Los ojos del poeta, siguiendo esta misma línea de análisis, no corresponden a los sentidos corporales, sino a “sentidos espirituales”, como diría por primera vez Orígenes. El teólogo medioeval Ricardo de Saint Victor dice que “solo el ojo del coraźon (oculis cordis) ve las cosas invisibles; el sentido corporal (sensus carnis) está enteramente vuelto hacia el exterior. El oculis cordis, que muchas tradiciones reconocen como “tercer ojo”, permite la auténtica percepción de la realidad, que alcanza lo oculto y lo “inconsciente”. Recordemos la escena de “Un chien andalou” en que la mujer se arranca un ojo con una navaja: al cerrar los ojos sensibles, se abre el ojo del espíritu.

Así es que la transmutación de la mujer en ninfa, del caballo en centauro, de los perros en leones implica la revelación de una verdad que no se manifiesta en el campo de los fenómenos, sino en la realidad del espíritu. El propio Orué, parafraseando quizá a Valéry, me ha dicho personalmente que “la poesía es una disposición del Espíritu”. Las imágenes del poema revelan esta disposición interior, según la cual el mundo se crea y recrea una otra vez ante los ojos del poeta, como forêt de symboles.

Si la imaginación es identificada con la locura, es por causa de los prejuicios propios de la cultura (¿occidental?) en contra del mundo de las imágenes. Parafraseando a Henry Corbin, la imaginación es el lenguaje del corazón, de su particular filosofía.

El mundo de Orué es similar a la “grande y espesa polvareda” que se levanta ante el Quijote en el capítulo XVIII de la primera parte, que el caballero de la triste figura comienza a ver con los ojos de la imaginación para darle la forma que conviene: Ves aquella polvareda que allí se levanta, Sancho? Pues toda es cuajada de un copiosísimo ejército que de diversas e innumerables gentes por allí viene marchando.

Mirar algo y ver otra cosa es el procedimiento de la poesía. Al mirar las hendiduras de una piedra, las hojas de un árbol, la mancha en una pared, el poeta observa las ondulaciones de su propio espíritu. Las revelaciones son siempre interiores. Dice Gombrich sobre los bocetos de Da Vinci: “el boceto no es ya la preparación de una obra en concreto, sino parte de un proceso que está en continuo desenvolvimiento en el espíritu del artista”.

Antes que razonar, imaginamos. Tal es la razón por la que me sentí atraído por este poema de Orlando Orué, en defensa de la imaginación, no como locura o diversión, sino como búsqueda de las leyes interiores más allá de las realidades superficiales.

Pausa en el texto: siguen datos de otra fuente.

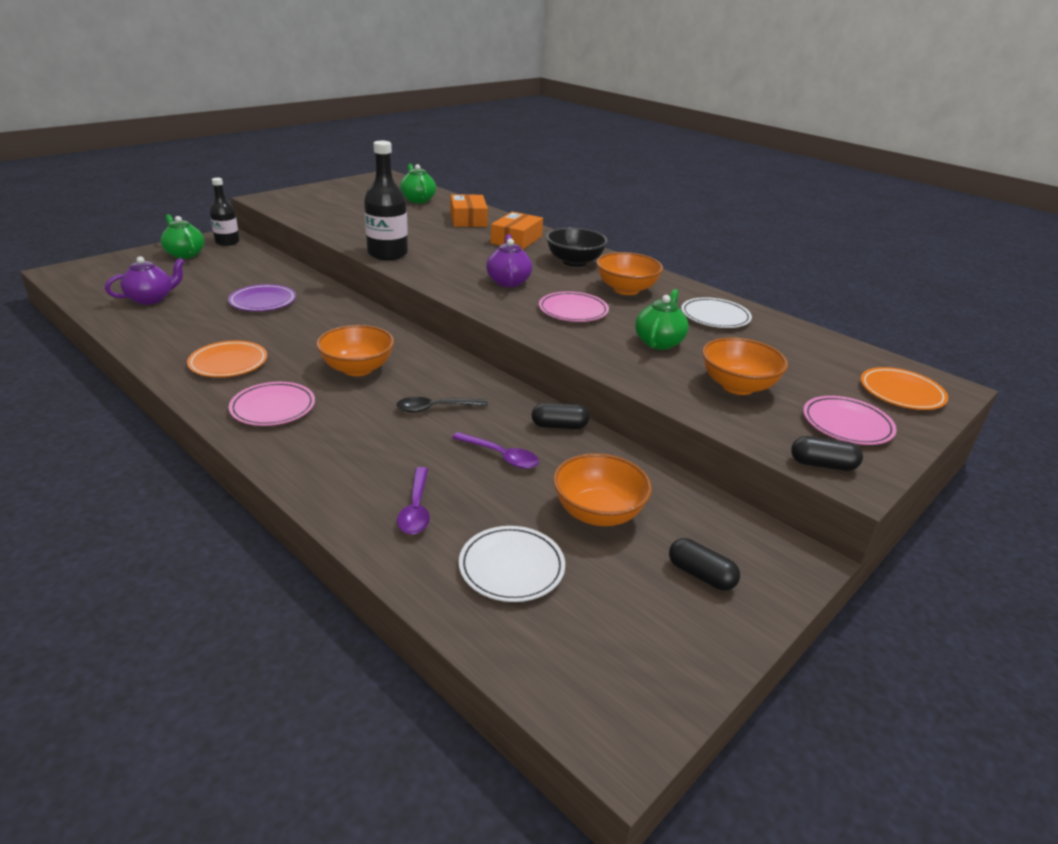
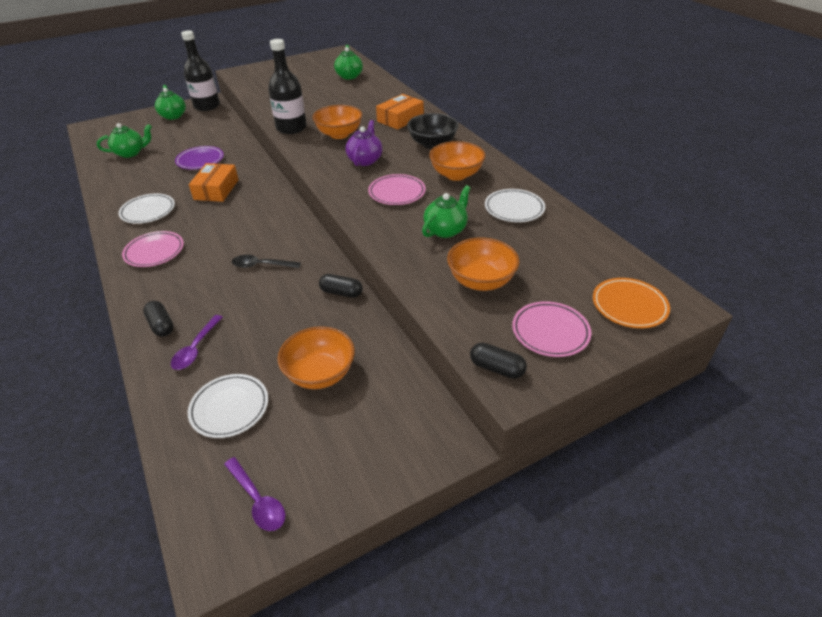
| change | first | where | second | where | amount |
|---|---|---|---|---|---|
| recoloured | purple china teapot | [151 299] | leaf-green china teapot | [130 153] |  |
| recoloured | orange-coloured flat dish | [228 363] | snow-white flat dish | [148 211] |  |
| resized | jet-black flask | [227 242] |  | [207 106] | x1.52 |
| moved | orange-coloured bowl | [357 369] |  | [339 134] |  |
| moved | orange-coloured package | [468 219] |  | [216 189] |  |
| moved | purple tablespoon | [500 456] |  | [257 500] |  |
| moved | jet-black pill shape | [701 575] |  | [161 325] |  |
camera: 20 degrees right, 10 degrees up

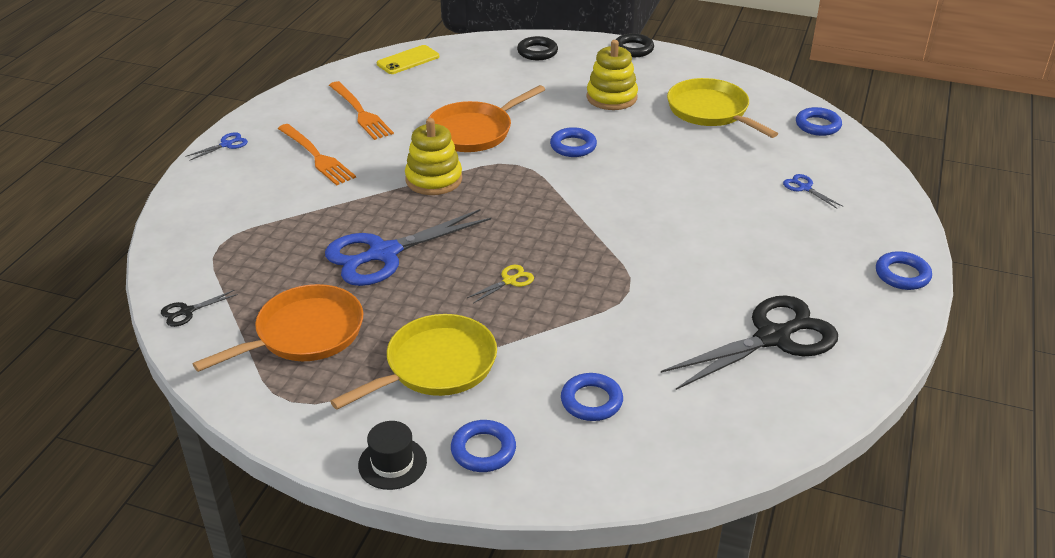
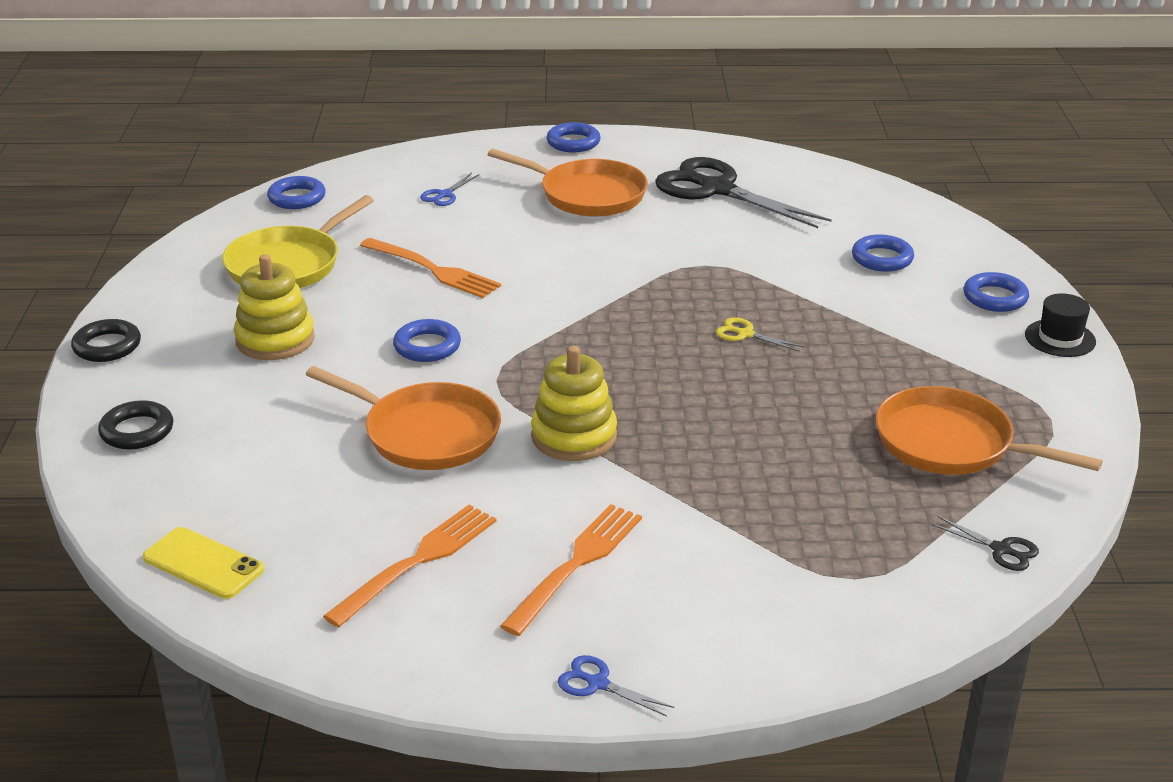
| change | first | where | second | where | amount |
|---|---|---|---|---|---|
| removed | blue shears | [383 254] |  |  |  |
| removed | yellow frying pan | [436 366] |  |  |  |
| added |  |  | orange-coloured dinner fork | [433 270] |  |
| added |  |  | orange-coloured frying pan | [587 195] |  |
camera: 110 degrees left, 5 degrees down

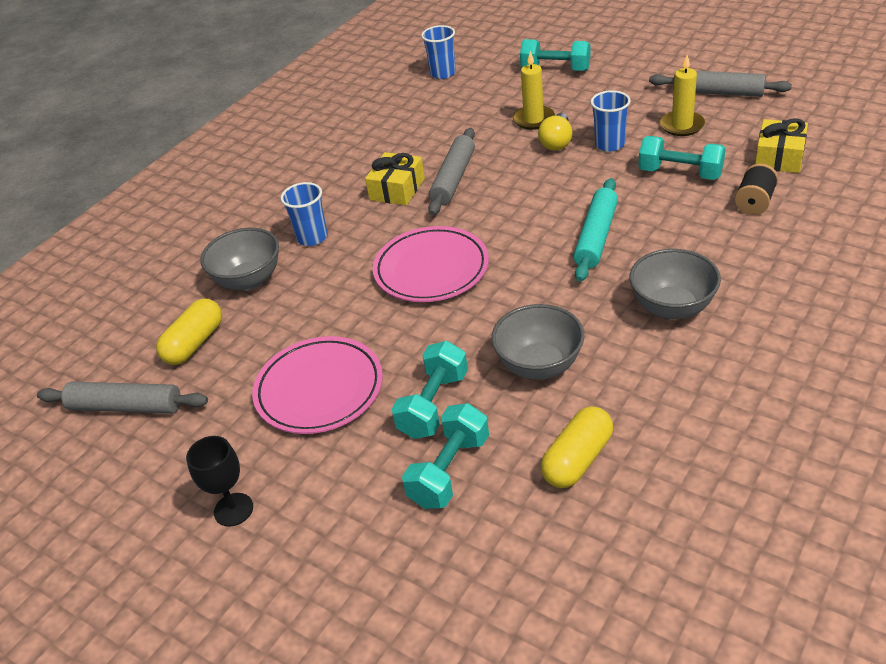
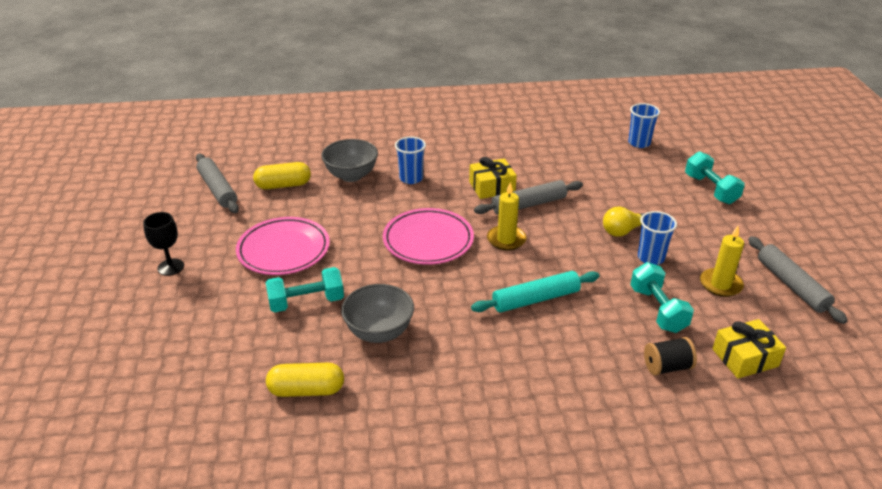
| change | first | where | second | where | amount |
|---|---|---|---|---|---|
| removed | teal dumbbell | [449 471] |  |  |  |
| moved | yellow pillar candle | [533 119] |  | [506 240] |  |
| removed | ash-grey bowl | [672 307] |  |  |  |
camera: 45 degrees right, 5 degrees down

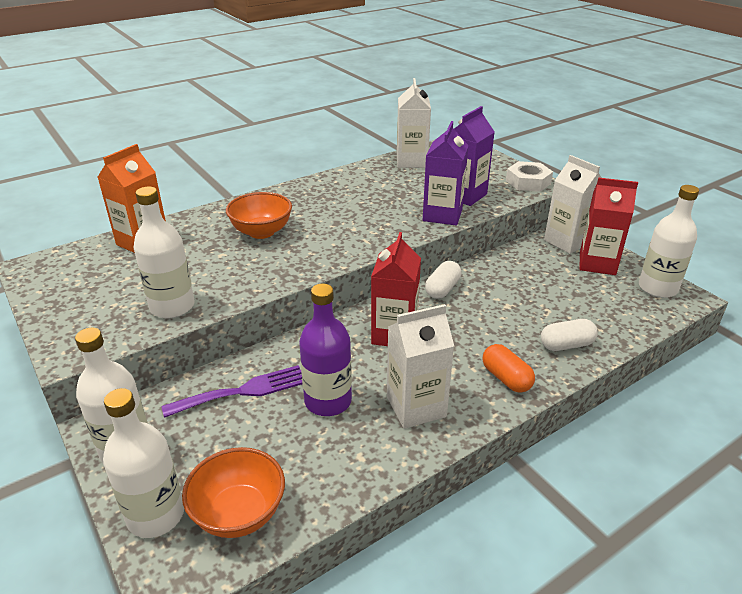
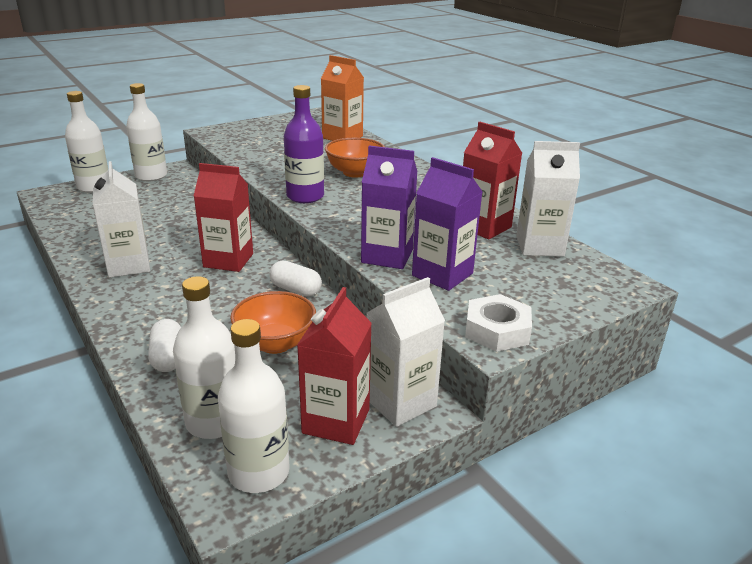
| change | first | where | second | where | amount |
|---|---|---|---|---|---|
| moved | snow-white flask | [172 307] |  | [214 422] |  |
| removed | purple dinner fork | [243 391] |  |  |  |
| moved | orange-coloured bowl | [239 513] |  | [275 343] |  |
| moved | purple flask | [328 401] |  | [305 196] |  |
| removed | orange-coloured pill shape | [506 378] |  |  |  |
| added |  |  | crimson juice carton | [484 227] |  |
camera: 90 degrees right, 5 degrees down

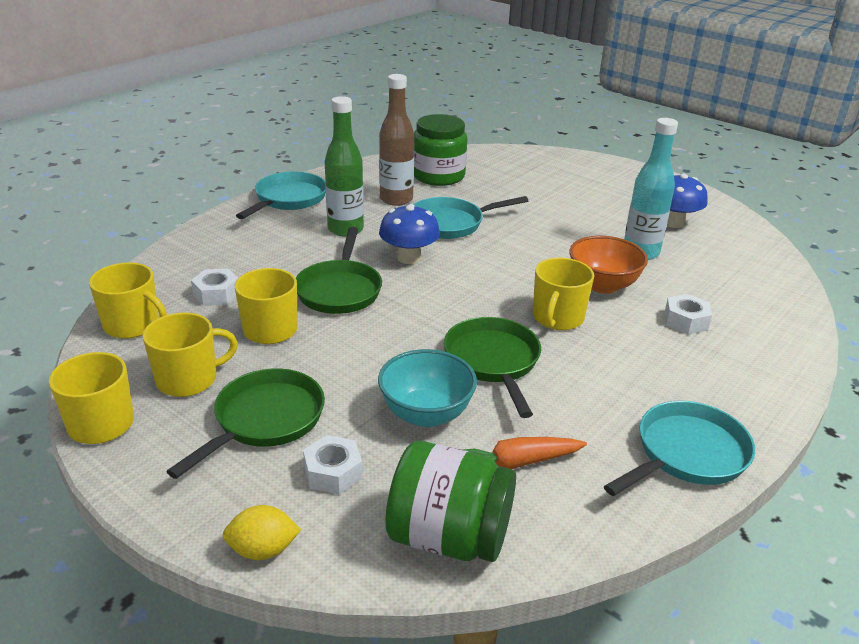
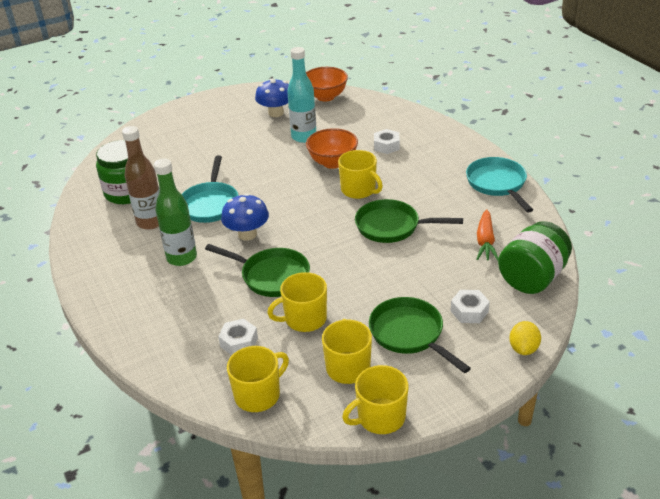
| change | first | where | second | where | amount |
|---|---|---|---|---|---|
| removed | teal frying pan | [288 199] |  |  |  |
| removed | teal bowl | [426 414] |  |  |  |
| added |  |  | orange-coloured bowl | [325 97] |  |
camera: 65 degrees left, 5 degrees up

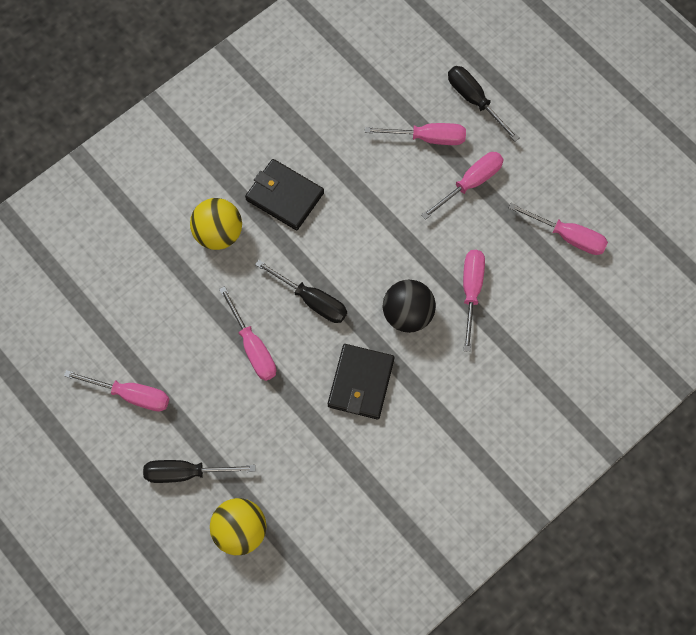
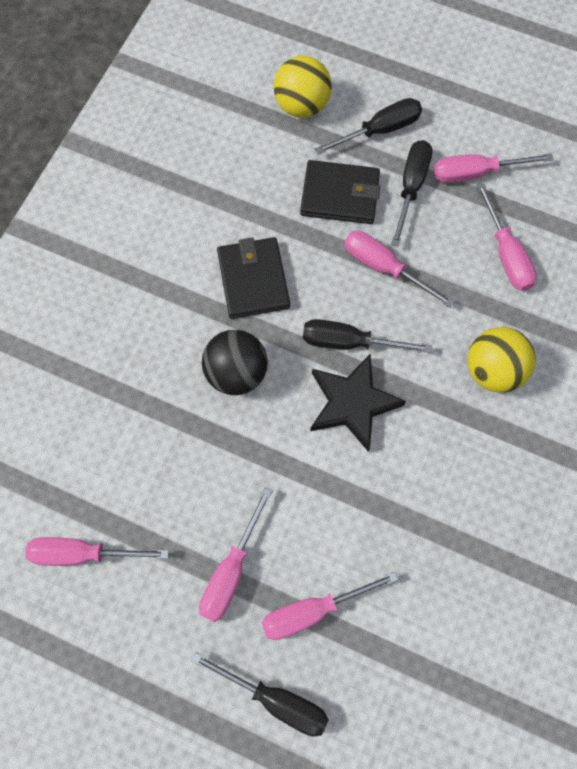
| change | first | where | second | where | amount |
|---|---|---|---|---|---|
| moved | jet-black wallet | [285 196] |  | [340 195] |  |
| moved | rosy hand screwdriver | [471 291] |  | [506 253] |  |
| added |  |  | jet-black five-pointed star | [352 403] |  |
| added |  |  | jet-black hand screwdriver | [411 187] |  |
camera: 155 degrees right, 0 degrees up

[1]      Jorge Luis Borges, “Siete Noches”, Fondo de cultura económica, Argentina, 1980.

[2]      Roland Barthes, “Lo Neutro: notas de cursos y seminarios en el Collège de France 1977-1978”, Siglo veintiuno ediciones, Trad. Patricia Willson, Mexico, 2004, p. 161.

[3]      Charles Baudelaire, “Les paradis artificiels”, París, Flamarion, 1966, pp. 28-29.

[4]      Gonzalo Fernández de Oviedo, “Bestiario de Indias”, FCE, México, 1998, p. 3.